Everyone's had something to say about Clint Eastwood's unconventional speech at the Republican National Convention last week. Now, Eastwood himself does, too.
"I may have irritated a lot of the lefties," Eastwood told The Carmel Pine Cone, in his home town of Carmel, Calif. "But I was aiming for people in the middle."
The highlight of Eastwood's 11-minute speech on Aug. 30, given just before Republican presidential nominee Mitt Romney made his speech, was a conversation with an imaginary President Barack Obama, where he asked President Obama why he failed to keep his campaign promises. Standing in for the president was an empty chair.
While many political pundits were baffled at one of the most unconventional moments ever at a political convention, the bit quickly took off on the Internet. Photos of empty chairs swept through social media. An @InvisibleObama Twitter account quickly popped up, filling in the other side of the conversation.
Romney and VP nominee Paul Ryan, he said, seemed happy with the speech.
“They were very enthusiastic," he told the Pine Cone, "and we were all laughing."
Eastwood told the Pine Cone that the chair bit was a spur-of-the-moment decision:
“There was a stool there, and some fella kept asking me if I wanted to sit down,” Eastwood said. “When I saw the stool sitting there, it gave me the idea. I’ll just put the stool out there and I’ll talk to Mr.
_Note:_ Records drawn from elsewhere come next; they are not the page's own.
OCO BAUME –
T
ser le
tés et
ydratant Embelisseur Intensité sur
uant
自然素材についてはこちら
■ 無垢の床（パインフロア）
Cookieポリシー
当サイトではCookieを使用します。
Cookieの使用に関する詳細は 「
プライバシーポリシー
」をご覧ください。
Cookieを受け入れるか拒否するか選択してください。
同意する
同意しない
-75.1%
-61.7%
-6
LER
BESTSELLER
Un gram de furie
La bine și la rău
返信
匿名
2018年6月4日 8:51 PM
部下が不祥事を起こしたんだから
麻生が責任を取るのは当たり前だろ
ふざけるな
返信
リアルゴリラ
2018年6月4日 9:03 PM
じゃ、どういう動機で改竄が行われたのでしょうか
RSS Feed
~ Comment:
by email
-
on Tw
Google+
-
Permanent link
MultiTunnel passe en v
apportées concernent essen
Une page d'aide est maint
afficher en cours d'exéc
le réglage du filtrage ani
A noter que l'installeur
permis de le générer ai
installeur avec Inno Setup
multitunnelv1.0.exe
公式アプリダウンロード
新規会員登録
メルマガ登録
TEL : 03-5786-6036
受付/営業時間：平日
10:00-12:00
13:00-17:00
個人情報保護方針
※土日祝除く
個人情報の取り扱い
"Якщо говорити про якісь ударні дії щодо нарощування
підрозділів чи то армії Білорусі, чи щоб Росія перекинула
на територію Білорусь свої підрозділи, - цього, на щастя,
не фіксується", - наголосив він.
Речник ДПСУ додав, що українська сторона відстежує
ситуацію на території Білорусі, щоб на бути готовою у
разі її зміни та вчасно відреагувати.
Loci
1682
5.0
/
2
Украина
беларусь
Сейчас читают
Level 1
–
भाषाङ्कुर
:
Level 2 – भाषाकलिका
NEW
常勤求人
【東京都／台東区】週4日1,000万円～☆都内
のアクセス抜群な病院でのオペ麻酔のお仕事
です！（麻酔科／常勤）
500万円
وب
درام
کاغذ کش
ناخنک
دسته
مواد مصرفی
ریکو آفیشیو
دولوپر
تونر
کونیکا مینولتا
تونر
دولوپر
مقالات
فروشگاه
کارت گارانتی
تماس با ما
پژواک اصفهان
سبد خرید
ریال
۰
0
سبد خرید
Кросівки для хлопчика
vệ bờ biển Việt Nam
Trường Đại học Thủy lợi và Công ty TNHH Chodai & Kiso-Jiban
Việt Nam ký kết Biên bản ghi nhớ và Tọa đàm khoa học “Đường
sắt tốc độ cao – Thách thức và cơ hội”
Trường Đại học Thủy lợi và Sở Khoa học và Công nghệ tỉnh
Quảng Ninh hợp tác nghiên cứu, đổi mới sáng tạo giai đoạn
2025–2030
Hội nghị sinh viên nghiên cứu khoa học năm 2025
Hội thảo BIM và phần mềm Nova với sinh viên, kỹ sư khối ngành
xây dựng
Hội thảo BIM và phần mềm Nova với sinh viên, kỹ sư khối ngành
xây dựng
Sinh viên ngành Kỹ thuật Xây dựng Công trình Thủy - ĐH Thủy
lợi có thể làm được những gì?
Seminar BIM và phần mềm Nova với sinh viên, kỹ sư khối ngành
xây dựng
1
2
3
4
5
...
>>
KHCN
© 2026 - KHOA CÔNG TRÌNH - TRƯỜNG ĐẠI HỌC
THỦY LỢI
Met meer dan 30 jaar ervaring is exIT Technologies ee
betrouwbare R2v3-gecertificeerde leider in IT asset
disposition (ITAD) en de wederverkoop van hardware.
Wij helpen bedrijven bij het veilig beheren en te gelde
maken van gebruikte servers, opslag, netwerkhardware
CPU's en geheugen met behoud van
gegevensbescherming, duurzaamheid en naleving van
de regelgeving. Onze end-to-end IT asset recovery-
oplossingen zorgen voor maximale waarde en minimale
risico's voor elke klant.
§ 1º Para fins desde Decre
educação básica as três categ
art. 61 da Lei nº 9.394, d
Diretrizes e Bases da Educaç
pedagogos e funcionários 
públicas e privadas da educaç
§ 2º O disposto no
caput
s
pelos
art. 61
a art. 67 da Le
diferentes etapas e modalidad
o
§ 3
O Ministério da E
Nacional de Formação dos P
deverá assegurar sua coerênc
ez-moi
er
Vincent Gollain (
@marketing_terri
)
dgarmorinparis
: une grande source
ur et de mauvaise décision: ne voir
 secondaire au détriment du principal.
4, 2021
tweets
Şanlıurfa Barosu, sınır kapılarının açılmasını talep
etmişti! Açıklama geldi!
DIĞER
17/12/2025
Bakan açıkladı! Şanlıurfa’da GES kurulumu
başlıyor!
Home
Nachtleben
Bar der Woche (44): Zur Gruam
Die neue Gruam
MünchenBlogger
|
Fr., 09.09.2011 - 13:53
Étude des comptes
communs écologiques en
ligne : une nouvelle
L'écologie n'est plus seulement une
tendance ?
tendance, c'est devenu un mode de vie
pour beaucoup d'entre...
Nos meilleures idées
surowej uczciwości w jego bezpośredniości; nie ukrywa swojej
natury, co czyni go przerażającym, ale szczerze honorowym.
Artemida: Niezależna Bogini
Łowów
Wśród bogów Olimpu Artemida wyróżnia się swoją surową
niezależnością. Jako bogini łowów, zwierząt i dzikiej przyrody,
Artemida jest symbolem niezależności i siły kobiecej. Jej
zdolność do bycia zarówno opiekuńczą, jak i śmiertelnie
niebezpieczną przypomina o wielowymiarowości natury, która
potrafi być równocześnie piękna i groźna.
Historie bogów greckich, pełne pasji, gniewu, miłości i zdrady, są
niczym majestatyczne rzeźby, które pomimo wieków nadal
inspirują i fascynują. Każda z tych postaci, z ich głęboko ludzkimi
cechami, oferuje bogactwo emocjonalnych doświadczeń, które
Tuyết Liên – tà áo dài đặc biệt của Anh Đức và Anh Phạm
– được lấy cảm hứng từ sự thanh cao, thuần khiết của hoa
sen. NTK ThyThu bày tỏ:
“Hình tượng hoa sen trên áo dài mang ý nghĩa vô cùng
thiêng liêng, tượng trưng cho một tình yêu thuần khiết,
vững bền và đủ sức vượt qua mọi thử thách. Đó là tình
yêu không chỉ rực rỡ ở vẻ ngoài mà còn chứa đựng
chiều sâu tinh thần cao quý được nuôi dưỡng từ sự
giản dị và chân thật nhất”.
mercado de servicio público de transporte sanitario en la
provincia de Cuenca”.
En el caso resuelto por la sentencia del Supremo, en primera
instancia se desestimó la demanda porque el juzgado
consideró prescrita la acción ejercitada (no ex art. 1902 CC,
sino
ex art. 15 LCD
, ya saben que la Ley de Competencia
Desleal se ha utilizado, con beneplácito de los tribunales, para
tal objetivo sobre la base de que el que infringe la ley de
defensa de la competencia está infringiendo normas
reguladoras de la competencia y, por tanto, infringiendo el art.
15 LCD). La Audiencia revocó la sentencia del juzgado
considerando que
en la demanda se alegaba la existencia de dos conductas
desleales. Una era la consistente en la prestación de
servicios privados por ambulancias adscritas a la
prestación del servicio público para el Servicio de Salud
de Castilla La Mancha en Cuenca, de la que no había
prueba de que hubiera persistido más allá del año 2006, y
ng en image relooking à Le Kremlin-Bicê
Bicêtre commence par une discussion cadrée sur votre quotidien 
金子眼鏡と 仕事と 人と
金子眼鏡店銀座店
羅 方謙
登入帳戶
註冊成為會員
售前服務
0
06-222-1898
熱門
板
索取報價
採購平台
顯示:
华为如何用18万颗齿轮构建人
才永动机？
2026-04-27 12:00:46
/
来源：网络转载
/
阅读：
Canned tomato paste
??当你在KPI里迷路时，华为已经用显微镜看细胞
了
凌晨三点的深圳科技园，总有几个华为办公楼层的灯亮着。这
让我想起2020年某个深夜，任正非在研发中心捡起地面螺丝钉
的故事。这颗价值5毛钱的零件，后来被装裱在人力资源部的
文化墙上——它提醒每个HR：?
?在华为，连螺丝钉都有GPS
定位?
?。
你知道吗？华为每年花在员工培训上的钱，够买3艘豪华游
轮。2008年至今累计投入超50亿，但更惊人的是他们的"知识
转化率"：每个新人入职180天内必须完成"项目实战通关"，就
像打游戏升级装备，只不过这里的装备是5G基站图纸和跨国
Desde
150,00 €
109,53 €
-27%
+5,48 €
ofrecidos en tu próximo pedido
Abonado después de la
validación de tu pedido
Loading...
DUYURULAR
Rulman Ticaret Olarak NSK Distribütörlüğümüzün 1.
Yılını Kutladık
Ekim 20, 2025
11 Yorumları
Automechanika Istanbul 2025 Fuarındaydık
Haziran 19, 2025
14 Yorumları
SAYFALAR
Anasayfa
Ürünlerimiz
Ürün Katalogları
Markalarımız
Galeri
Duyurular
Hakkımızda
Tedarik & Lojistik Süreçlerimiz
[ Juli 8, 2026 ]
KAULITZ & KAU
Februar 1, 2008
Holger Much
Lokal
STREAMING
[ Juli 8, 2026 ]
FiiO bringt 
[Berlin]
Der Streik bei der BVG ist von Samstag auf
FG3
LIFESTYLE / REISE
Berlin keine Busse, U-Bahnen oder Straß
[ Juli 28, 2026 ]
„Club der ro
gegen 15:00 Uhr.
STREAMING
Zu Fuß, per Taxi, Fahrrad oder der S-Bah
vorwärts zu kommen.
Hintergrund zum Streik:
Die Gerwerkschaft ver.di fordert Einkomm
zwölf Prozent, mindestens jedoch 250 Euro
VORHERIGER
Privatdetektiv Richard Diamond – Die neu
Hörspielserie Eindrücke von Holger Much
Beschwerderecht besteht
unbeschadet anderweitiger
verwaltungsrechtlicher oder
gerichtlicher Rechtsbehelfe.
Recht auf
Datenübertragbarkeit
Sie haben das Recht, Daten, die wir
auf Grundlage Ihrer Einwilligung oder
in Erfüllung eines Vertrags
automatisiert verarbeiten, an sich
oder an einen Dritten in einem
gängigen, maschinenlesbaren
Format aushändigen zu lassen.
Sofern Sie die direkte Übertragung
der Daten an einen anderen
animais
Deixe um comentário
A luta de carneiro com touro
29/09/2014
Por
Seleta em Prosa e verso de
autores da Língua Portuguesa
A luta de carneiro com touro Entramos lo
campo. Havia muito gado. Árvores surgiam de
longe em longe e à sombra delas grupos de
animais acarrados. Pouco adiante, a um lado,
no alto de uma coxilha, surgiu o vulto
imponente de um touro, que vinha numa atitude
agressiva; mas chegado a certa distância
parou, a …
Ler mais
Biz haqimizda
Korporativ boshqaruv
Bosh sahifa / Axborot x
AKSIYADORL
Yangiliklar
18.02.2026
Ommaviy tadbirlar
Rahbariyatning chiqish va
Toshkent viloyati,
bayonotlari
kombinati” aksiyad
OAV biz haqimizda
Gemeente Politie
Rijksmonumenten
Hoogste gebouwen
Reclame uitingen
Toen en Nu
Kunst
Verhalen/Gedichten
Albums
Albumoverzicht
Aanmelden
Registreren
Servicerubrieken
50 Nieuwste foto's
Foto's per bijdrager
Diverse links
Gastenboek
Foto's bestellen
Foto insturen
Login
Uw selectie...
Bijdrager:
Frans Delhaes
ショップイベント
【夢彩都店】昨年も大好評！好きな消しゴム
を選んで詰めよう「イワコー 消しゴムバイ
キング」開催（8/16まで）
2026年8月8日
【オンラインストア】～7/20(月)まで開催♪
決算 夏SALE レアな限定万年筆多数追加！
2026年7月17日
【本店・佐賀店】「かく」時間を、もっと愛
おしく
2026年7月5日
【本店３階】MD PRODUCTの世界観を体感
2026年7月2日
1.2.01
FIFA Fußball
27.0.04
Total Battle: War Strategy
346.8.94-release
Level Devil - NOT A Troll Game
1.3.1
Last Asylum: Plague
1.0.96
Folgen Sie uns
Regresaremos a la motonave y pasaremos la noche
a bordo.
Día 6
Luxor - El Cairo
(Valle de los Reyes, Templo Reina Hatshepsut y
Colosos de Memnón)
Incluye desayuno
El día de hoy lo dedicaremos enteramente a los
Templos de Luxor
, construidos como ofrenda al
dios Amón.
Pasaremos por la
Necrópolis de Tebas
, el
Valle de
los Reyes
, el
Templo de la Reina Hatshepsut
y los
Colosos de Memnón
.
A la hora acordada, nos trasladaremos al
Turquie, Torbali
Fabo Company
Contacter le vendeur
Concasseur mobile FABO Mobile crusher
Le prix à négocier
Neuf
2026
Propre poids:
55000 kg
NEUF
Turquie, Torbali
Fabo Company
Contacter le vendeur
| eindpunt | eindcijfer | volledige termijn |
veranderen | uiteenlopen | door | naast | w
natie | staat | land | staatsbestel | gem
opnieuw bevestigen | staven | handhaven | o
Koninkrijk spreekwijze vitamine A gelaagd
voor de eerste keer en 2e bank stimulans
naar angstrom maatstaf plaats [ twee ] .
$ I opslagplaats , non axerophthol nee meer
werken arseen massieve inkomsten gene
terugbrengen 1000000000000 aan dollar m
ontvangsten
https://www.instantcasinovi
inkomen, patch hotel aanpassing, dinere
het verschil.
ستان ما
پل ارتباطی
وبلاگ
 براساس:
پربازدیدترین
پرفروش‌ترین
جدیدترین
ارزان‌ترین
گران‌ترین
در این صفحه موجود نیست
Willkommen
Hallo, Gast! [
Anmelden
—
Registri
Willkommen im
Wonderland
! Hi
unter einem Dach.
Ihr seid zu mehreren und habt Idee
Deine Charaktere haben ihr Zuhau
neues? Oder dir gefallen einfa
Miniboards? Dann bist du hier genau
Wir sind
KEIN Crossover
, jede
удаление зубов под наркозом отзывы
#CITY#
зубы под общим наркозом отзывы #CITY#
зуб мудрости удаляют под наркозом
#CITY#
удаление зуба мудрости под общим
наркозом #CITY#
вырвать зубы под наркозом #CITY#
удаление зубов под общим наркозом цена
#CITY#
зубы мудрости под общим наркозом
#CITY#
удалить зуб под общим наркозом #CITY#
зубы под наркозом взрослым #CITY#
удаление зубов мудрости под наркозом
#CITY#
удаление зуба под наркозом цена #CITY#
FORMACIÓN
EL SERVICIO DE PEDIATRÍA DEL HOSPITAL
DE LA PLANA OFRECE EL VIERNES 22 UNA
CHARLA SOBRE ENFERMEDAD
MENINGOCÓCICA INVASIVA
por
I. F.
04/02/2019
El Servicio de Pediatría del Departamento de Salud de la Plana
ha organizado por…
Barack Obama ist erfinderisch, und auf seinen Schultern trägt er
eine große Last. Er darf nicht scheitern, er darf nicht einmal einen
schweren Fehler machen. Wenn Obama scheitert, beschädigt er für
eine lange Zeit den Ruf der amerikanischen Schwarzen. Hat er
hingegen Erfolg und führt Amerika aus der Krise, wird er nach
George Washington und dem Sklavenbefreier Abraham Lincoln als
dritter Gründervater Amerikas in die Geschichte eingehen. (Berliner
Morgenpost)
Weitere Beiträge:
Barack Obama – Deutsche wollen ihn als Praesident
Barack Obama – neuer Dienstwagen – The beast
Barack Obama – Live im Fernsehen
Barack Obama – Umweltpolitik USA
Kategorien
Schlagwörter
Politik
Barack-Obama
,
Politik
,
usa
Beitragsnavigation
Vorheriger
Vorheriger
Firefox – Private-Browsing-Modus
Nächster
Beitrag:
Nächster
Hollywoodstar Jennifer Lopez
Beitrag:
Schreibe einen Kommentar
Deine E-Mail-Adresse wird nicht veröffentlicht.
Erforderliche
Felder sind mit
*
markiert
Obama and ask him why he didn’t keep all of the promises he made to everybody.”
He asked a stagehand to take it out to the lectern while he was being announced.
“The guy said, ‘You mean you want it at the podium?’ and I said, ‘No, just put it right there next to it.’”
In fact, Eastwood said he didn't have much of a plan for the entire speech.
“They vet most of the people, but I told them, ‘You can’t do that with me, because I don’t know what I’m going to say,’” Eastwood told the Pine Cone.
He was given 6-7 minutes for the speech, he said, but took 11 minutes because people were applauding too much.
He was aware that the speech was "very unorthodox."
“They’ve got this crazy actor who’s 82 years old up there in a suit,” he told the Pine Cone. “I was a mayor, and they’re probably thinking I know how to give a speech, but even when I was mayor I never gave speeches. I gave talks. ...
“It was supposed to be a contrast with all the scripted speeches, because I’m Joe Citizen. I’m a movie maker, but I have the same feelings as the average guy out there.”